Many of the Lawrenceville employees’ efforts, however, are aimed at stuffing new features into old technology and testing how well it works. By tapping into remote computers and software on the so-called “cloud,” the engineers have added new features to set-top boxes that were installed in cable customers’ homes years ago.
“We’re trying to help our [cable] customers transition to . . . cool features . . . on hardware that was never designed to support this,” said Mallard.
Still, like those changing connections between old and new technology, shifting cross-currents in the industry are fueling the debate over whether Cisco should or shouldn’t exit its set-top box business.
Motorola, the No. 1 maker of the devices, tried unsuccessfully in 2009 to sell its set-top box business, according to news reports. Now Google plans to buy cellphone maker Motorola Mobility for $12.5 billion. But it reportedly plans to sell the unwanted set-top box business, a part of that deal, probably to a private equity firm.
But as people spend more time watching shows on devices other than televisions, more companies are trying to crowd into the pay-TV business.
For instance, chipmaker Intel is developing an Internet-based television service and its own set-top boxes, according to news reports earlier this month. Apple and Google have also launched other versions of TV service.
Cisco officials say the company has no plans to sell its set-top box business.
Asked if rumors of a planned sale are true, Chambers said, “Of course not.”

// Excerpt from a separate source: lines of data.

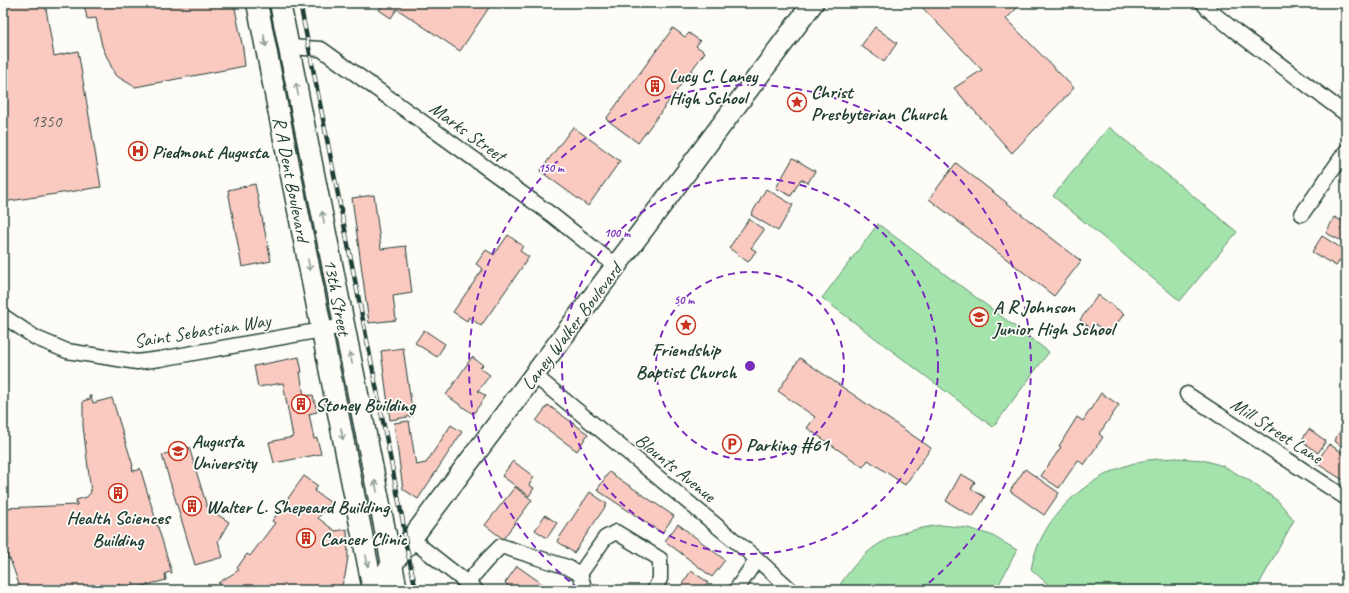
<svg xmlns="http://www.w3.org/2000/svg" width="1349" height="593" font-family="Caveat,sans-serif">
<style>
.green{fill:#a4e3ac;stroke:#629070}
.building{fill:#facac1;stroke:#1f3d34}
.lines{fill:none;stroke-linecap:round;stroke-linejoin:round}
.street-casing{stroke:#1f3d34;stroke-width:17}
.secondary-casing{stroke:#1f3d34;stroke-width:23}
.street{stroke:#fdfcf7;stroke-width:14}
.secondary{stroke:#fdfcf7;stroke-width:20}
.rail-casing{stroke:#1f3d34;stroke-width:4.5}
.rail{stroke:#fdfcf7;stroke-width:3;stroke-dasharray:9;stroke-linecap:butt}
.oneway{stroke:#8e9c96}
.ring{fill:none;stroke:#7b2cbf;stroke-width:2;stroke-dasharray:7 5}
.labels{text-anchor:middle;stroke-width:3.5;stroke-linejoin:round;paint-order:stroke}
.number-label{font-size:17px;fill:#566057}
.poi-label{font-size:19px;font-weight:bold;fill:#1f3d34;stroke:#fdfcf7;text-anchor:start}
.street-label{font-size:19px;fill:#1f3d34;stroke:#fdfcf7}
.centre{fill:#7b2cbf;stroke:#fdfcf7;stroke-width:2}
.ring-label{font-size:12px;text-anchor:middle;font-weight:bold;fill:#7b2cbf;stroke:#fdfcf7;stroke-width:3.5;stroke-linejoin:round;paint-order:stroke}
</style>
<rect width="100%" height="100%" fill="#fdfcf7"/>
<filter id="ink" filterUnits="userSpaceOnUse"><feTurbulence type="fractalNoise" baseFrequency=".025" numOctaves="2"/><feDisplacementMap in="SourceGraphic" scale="8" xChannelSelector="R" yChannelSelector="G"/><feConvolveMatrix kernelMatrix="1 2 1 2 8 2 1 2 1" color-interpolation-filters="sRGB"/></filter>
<g filter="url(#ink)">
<g class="green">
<path d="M1109,127l128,105 -57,69 -127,-105z"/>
<path d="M878,224l171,128 -56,75 -171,-129z"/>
<path d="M1176,458l27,2 20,6 27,15 28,20 16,19 -38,70h-202l-23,-21c9,-50 52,-90 100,-105 14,-5 30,-5 45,-6z"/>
<path d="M941,525l27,3 23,7 26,15 -21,40h-152l-5,-4c29,-43 52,-54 102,-61z"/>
</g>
<g class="building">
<path d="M3,3h42l9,53 24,-5 23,136 -98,15z"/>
<path d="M84,3h150l9,46 2,17 -110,21 -20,-12 -13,-29 -6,-28 -9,1z"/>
<path d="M384,3h108l-32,48 -63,-42 -6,9 -12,-8z"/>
<path d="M918,3h104l-16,16 68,69 -62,65 -58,-65 28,-18z"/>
<path d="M875,27l22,16 -13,19 -23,-16z"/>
<path d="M673,28l12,9 4,-4 11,8 -4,5 9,6 -67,91 -32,-24z"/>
<path d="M573,127l47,34 -32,45 -48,-35z"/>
<path d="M793,158l22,13 -7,12 -7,-4 -10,17 -15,-8z"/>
<path d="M956,163l125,98 -27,35 -125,-97z"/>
<path d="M255,184l16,77 -29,6 -14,-77z"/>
<path d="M766,189l27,16 -15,26 -27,-16z"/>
<path d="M374,195l7,54 25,-3 6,47 -19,3 3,24 -27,3 -17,-125z"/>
<path d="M1334,217l12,6v20l-20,-10z"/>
<path d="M749,219l15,11 -13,18 5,3 -8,11 -19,-14z"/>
<path d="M508,235l15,11 -3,5 9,6 -48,69 -12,-9 -2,4 -14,-9 30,-43 -7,-5 10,-14 8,5z"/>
<path d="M1322,236l24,15 -10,15 -24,-14z"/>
<path d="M1098,295l26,19 -15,20 -14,-10 -3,5 -12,-9z"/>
<path d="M3,330l4,3 -4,7z"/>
<path d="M424,330l21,14 -8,13 -22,-14z"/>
<path d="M403,348l10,68 -23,4 -9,-69z"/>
<path d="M299,357l3,15h-2l4,24 9,-1 4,17 -8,2 5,25 3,-1 4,16 -47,9 -5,-21 24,-5 -10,-54 -25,4 -4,-21z"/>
<path d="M472,357l11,8 -3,3 10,7 -12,16 8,5 -13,18 -27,-19z"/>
<path d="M800,358l131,90 -26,37 -37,-25 -5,7 -56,-39 8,-11 -37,-26z"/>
<path d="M1101,393l18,12 -20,29 4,3 -19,28 -6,-5 -19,28 -18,-12 20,-29 -2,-1 18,-29 6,4z"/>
<path d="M89,396h2l2,7 19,-5 21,68h-1l1,5 6,-1 1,-2 32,105h-2l-1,-1 -4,2 1,6 -31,8 -2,-6 -2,1 1,3 -9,2h-2l-1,-4 -13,6h-1l-1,-3 -8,3h-76l-11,-31h-2l-1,-6h-4v-8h5v-5h-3l-1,-32 73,-3 -1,-5 11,-3 4,-5 -8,-66v-25l7,-2z"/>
<path d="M548,405l40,29 -11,17 -41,-30z"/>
<path d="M409,421l7,44 10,-2 25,-38 11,7 -44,67 -15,-10 -9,-66z"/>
<path d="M1343,427l3,2v20l-12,-8z"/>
<path d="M1309,429l17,12 -8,12 -17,-12z"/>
<path d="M1329,444l17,11v27l-30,-19z"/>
<path d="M189,447l18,60 5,-2 3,8 14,9 -11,19 5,16 -28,8 -33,-110z"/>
<path d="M513,461l21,16 -5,8 5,3 -5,8 -27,-20z"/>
<path d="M1025,469l34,24 -15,22 -34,-24z"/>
<path d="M609,472l65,44 -12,17 -65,-43z"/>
<path d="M961,474l14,8 -4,7 14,8 -12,20 -27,-16z"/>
<path d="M304,476l14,10 -4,5 16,11 -12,16 17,13 12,-2 1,28 -3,19 -5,14h-107l-15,-7 21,-13 -2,-2 10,-14 3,2 25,-33 -3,-2 9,-12 4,3 4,-4 -5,-4z"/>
<path d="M515,487l17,13 -29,39 -18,-14z"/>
<path d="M590,492l17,12 -33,49 -17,-12z"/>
<path d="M545,515l12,8 -10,15 -12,-8z"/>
<path d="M678,524l47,36 -13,17 -47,-36z"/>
<path d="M517,566l34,24h-37l-9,-7z"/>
<path d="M691,571l17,11 -5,8h-25z"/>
</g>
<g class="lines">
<g class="street-casing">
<g id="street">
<path d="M1203,3l5,6 27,22 111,83"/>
<path d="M289,47l32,2 231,166 64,51"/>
<path d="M1302,214l44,-63"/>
<path d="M3,316l33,22 31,13 70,11 23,-3 184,-33"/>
<path d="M534,375l223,184 34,31"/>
<path d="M1187,394l159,104"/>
<path d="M411,539l65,51"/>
<path d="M580,574l25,-36 11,-6 44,27v20l-6,11"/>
<path d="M467,583l20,-23 14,-14 66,21 13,7 5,16"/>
<path d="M736,590l21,-31"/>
</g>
</g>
<g class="secondary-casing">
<g id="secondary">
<path d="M257,3l116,587"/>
<path d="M280,3l117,587"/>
<path d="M373,590l440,-587"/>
</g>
</g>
<use href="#street" class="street"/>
<use href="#secondary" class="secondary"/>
<g class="rail-casing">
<path id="rail" d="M300,3l103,519 3,23 10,45"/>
</g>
<use href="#rail" class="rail"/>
</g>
<defs><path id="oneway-shaft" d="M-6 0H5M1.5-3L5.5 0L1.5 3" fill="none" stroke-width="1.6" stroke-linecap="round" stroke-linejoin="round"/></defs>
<g class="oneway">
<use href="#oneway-shaft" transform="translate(265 41) rotate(79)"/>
<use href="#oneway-shaft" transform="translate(297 89) rotate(-101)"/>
<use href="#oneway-shaft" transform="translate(323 217) rotate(-101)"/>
<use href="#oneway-shaft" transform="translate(309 265) rotate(79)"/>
<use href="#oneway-shaft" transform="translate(351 358) rotate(-101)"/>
<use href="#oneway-shaft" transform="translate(342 434) rotate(79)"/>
<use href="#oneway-shaft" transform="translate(376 486) rotate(-101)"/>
<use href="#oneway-shaft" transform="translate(367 561) rotate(79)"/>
</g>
</g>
<g class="ring">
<circle cx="750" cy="366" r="94"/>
<circle cx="750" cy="366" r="188"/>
<path d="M579 589A281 281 0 1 1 921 589"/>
</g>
<defs>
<g id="building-ring" transform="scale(1)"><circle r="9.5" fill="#fdfcf7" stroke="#c8321e" stroke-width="1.5"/><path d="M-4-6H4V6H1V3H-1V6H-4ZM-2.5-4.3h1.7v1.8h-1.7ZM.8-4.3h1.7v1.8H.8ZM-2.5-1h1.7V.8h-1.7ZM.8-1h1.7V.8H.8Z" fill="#c8321e"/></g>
<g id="sight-ring" transform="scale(1)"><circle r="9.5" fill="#fdfcf7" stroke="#c8321e" stroke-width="1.5"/><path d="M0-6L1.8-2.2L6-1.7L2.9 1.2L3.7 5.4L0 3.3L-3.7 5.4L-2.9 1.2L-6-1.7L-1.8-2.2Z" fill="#c8321e"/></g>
<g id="hospital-ring" transform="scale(1)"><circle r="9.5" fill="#fdfcf7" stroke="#c8321e" stroke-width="1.5"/><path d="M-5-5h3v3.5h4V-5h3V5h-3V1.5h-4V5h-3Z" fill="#c8321e"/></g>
<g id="school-ring" transform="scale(1)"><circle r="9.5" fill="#fdfcf7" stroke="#c8321e" stroke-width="1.5"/><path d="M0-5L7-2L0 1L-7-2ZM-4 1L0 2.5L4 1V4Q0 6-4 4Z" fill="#c8321e"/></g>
<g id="parking-ring" transform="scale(1)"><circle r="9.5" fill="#fdfcf7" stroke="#c8321e" stroke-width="1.5"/><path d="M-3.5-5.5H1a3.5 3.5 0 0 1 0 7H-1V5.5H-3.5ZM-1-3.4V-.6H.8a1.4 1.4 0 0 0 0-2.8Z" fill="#c8321e"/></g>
<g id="university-ring" transform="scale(1)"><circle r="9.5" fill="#fdfcf7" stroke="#c8321e" stroke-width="1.5"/><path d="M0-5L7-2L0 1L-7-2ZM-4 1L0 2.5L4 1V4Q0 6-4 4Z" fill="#c8321e"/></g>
</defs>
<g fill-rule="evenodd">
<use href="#building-ring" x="655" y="86"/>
<use href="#sight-ring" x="797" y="102"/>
<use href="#hospital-ring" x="138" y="151"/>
<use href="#school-ring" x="979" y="317"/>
<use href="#sight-ring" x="686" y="325"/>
<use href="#building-ring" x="301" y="404"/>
<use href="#parking-ring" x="732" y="444"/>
<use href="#university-ring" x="178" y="451"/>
<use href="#building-ring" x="118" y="493"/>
<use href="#building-ring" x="192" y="506"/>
<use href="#building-ring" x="306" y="538"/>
</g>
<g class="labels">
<g class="number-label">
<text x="46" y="127">1350</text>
</g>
<g class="poi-label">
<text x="669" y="82">Lucy C. Laney<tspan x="669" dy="22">High School</tspan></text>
<text x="811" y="98">Christ<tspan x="811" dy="22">Presbyterian Church</tspan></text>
<text x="152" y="158">Piedmont Augusta</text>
<text x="993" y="313">A R Johnson<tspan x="993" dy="22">Junior High School</tspan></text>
<text x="686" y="356" text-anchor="middle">Friendship<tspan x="686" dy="22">Baptist Church</tspan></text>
<text x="315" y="411">Stoney Building</text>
<text x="192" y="447">Augusta<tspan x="192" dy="22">University</tspan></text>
<text x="746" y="451">Parking #61</text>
<text x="206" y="513">Walter L. Shepeard Building</text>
<text x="118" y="524" text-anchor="middle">Health Sciences<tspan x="118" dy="22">Building</tspan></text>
<text x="320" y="545">Cancer Clinic</text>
</g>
<g class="street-label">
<text transform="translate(468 131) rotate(36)" y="7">Marks Street</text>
<text transform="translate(292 179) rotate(79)" y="7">R A Dent Boulevard</text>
<text transform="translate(338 297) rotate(79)" y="7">13th Street</text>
<text transform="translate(571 326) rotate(-53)" y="7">Laney Walker Boulevard</text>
<text transform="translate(202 330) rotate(-9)" y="7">Saint Sebastian Way</text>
<text transform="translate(1277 430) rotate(33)" y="7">Mill Street Lane</text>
<text transform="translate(676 467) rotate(39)" y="7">Blounts Avenue</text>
</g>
</g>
<circle cx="750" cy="366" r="6" class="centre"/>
<g class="ring-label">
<text x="551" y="172">150 m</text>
<text x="617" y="237">100 m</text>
<text x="684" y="304">50 m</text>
</g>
<rect width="1349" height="593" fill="none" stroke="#fdfcf7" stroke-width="16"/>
<rect x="8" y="8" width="1333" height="577" fill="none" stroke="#1f3d34" stroke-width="1.5" filter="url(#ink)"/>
</svg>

“There is no hesitation about our commitment here,” said Chambers. He said he had decided about two months ago to visit Cisco’s Atlanta operations, but the rumors added new urgency to his visit.

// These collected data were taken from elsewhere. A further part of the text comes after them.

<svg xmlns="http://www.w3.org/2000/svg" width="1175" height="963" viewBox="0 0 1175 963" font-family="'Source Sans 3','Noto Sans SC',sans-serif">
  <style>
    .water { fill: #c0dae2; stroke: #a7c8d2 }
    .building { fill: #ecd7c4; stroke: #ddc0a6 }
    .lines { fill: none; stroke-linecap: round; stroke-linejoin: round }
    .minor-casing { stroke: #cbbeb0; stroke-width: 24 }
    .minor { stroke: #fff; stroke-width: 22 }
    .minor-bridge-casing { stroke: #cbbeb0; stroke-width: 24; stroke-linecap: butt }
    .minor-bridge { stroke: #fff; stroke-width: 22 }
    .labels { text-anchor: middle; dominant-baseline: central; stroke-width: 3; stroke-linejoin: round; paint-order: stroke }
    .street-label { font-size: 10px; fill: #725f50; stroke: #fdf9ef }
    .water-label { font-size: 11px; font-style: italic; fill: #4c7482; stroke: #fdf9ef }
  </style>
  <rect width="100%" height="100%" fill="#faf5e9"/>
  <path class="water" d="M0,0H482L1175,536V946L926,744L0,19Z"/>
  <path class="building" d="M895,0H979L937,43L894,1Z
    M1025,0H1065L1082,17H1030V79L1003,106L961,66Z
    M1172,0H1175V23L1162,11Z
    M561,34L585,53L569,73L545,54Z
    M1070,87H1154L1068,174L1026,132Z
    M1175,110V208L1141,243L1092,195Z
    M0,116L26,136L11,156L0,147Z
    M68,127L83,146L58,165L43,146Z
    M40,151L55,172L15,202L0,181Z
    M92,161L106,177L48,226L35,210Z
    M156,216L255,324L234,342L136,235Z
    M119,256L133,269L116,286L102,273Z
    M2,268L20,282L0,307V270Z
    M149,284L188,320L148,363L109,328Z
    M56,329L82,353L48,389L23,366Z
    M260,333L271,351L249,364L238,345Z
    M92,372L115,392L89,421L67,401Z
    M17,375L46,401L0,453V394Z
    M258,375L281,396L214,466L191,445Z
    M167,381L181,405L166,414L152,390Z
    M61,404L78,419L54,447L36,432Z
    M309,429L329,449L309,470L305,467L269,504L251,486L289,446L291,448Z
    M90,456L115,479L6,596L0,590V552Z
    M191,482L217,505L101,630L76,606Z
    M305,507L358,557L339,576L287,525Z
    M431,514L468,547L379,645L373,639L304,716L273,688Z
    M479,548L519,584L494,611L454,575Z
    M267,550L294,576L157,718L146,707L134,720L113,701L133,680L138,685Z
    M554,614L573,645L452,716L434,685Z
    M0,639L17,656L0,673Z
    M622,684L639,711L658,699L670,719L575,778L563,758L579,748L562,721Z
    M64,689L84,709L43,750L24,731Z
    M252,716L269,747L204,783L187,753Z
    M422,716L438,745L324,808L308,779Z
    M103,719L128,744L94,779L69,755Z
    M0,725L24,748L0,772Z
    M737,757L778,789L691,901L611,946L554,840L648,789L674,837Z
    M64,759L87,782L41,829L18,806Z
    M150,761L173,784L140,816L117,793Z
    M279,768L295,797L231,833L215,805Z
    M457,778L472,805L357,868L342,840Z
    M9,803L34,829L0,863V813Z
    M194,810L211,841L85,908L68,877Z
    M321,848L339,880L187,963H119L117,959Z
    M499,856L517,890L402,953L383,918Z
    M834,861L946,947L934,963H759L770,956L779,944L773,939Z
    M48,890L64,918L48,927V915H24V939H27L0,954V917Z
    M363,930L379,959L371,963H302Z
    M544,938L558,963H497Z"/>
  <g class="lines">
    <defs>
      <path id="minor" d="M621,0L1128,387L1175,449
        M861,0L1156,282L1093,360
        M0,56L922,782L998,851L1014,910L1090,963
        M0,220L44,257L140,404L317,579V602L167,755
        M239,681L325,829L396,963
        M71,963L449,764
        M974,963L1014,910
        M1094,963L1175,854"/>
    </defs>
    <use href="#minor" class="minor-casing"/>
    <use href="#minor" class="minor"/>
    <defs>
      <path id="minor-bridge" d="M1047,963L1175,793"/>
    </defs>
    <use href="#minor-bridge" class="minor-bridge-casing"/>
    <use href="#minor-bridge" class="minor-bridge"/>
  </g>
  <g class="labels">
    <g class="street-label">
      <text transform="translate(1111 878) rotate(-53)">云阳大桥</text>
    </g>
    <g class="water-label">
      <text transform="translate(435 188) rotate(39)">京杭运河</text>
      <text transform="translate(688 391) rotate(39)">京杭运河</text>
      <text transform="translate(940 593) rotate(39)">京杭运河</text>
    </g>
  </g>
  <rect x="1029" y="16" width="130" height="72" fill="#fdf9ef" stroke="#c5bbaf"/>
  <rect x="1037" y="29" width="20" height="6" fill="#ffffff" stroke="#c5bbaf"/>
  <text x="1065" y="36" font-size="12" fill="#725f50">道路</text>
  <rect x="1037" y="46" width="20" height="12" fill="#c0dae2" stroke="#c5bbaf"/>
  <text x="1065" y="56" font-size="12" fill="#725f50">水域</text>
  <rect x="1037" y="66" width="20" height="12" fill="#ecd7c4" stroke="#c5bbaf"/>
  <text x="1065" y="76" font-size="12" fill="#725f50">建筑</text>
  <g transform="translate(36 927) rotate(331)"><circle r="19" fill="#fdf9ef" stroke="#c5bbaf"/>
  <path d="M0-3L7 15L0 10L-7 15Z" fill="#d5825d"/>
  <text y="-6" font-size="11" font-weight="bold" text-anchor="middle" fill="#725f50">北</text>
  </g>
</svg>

“We wanted to send a message that we’re committed to . . . Atlanta,” he said. “When there is something stressing our organization,” he added, “I express my opinion.”
Indeed, Cisco’s video group is growing again.
Earlier this month, Cisco announced a $5 billion deal to buy NDS Group Ltd., a video software company based near London. Cisco plans to add the business to its video group, roughly tripling the unit’s workforce to about 7,700 worldwide.
The acquisition isn’t expected to directly affect the video group’s Lawrenceville operation. But by adding NDS’s software, which helps control video content on set-top boxes and other devices, Cisco hopes the deal will broaden and speed up its efforts to launch new video-related products.
“NDS is very advanced in some components. We are very advanced in other components,” said Chuck Robbins, Cisco’s senior vice president for the Americas, based in Lawrenceville. “It may be the most complementary acquisition we’ve ever done.”
Some industry analysts agree that Cisco has good reasons to stay in the set-top box business.
Heynen, with Infonetics, said the former Scientific-Atlanta unit is a key piece of Cisco’s bid to capitalize on growing video traffic on the Internet.
Burgeoning traffic on those networks, in turn, feeds the demand for Cisco’s core business — routers and switches.
“They make these acquisitions, at the end of the day, to sell more routers,” said Heynen.
King, with Avondale Partners, said the set-top box business gives Cisco a big head start in the battle for America’s living rooms, smartphones and tablet computers. For the moment, he said, that battle is focused on cable and telecom operators’ shift from traditional cable service to “hybrid” sets such as Cisco’s “Videoscape” units that also connect to the Internet.
Sales of such devices are expected to grow from about $400 million a year to $4 billion within three or four years, he said.
“It’s a business that Cisco wants to be in,” he said, but so do a lot of other companies. Atlanta-based Arris Group recently rolled out its “Moxi” hybrid set-top boxes. Samsung and TiVo also are taking on Cisco, he said.
“When you see a market growing that fast, it’s going to attract a lot of newcomers,” said King.